[Work instruction] Report each line of the records below that holds the word "Plazma".
START Exercise materials
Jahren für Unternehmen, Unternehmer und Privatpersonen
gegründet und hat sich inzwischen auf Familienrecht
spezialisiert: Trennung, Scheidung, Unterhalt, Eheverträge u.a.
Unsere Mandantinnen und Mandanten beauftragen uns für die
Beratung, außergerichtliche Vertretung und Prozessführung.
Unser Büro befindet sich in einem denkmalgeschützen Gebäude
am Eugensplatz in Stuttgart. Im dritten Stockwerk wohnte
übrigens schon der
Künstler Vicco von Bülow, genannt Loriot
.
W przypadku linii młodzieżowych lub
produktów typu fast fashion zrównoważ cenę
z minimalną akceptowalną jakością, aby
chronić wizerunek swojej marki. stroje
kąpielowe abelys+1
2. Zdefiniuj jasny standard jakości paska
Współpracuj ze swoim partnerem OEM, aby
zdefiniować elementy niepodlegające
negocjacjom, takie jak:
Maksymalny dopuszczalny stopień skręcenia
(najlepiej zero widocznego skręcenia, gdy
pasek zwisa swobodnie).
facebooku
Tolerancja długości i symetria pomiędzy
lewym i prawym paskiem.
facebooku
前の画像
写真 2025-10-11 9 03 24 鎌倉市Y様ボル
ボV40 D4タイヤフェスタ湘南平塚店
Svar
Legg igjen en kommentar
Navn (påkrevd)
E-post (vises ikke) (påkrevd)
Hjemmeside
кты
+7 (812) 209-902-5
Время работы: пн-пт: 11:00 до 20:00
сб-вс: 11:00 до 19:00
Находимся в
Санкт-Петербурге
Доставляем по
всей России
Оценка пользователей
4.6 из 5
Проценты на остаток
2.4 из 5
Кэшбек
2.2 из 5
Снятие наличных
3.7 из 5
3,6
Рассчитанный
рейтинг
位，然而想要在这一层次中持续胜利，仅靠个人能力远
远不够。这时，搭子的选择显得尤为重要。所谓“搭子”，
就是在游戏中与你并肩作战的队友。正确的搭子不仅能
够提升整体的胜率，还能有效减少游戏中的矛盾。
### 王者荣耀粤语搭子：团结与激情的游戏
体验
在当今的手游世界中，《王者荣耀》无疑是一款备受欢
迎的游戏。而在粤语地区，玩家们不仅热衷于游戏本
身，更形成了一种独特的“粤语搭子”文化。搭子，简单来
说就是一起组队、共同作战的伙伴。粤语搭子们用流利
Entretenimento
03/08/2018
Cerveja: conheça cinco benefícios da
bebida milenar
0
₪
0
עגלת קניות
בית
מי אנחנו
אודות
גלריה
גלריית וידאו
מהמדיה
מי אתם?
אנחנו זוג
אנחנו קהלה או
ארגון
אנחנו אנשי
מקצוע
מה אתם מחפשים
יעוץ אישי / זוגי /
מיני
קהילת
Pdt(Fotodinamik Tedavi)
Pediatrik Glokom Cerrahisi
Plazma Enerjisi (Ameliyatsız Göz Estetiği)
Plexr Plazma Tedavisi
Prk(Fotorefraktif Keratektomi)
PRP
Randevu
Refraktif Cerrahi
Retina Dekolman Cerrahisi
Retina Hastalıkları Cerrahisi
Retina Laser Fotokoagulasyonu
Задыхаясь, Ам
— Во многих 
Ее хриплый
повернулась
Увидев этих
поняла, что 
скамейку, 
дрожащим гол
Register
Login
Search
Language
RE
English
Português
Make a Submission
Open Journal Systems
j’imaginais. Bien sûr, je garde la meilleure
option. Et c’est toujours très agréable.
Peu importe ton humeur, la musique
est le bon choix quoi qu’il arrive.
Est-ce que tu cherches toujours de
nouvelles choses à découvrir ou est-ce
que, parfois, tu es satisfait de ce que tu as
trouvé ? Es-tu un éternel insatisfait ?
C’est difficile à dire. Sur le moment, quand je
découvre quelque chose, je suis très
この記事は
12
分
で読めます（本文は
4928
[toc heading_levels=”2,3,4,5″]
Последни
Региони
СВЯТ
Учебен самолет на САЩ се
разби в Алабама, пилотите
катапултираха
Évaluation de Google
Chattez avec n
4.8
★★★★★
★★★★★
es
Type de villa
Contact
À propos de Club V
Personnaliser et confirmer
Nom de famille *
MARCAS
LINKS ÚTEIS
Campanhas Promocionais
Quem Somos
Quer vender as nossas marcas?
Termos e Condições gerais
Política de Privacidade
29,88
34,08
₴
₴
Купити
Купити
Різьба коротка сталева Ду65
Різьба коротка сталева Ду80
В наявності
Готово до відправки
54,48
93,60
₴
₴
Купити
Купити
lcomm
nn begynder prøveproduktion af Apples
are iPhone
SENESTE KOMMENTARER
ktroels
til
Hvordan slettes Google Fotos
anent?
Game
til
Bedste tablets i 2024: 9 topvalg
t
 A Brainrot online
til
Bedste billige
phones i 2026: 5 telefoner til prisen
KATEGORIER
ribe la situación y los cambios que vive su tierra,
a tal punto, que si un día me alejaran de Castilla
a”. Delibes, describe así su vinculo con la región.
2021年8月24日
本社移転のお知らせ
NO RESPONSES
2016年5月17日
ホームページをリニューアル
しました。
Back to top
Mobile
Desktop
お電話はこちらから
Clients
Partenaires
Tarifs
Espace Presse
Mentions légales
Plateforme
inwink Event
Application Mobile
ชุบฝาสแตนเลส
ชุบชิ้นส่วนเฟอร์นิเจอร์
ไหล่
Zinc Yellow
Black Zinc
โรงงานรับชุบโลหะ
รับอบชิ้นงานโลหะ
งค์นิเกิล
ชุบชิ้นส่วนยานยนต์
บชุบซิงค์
END Exercise materials
[Exercise answer]
Plazma Enerjisi (Ameliyatsız Göz Estetiği)
Plexr Plazma Tedavisi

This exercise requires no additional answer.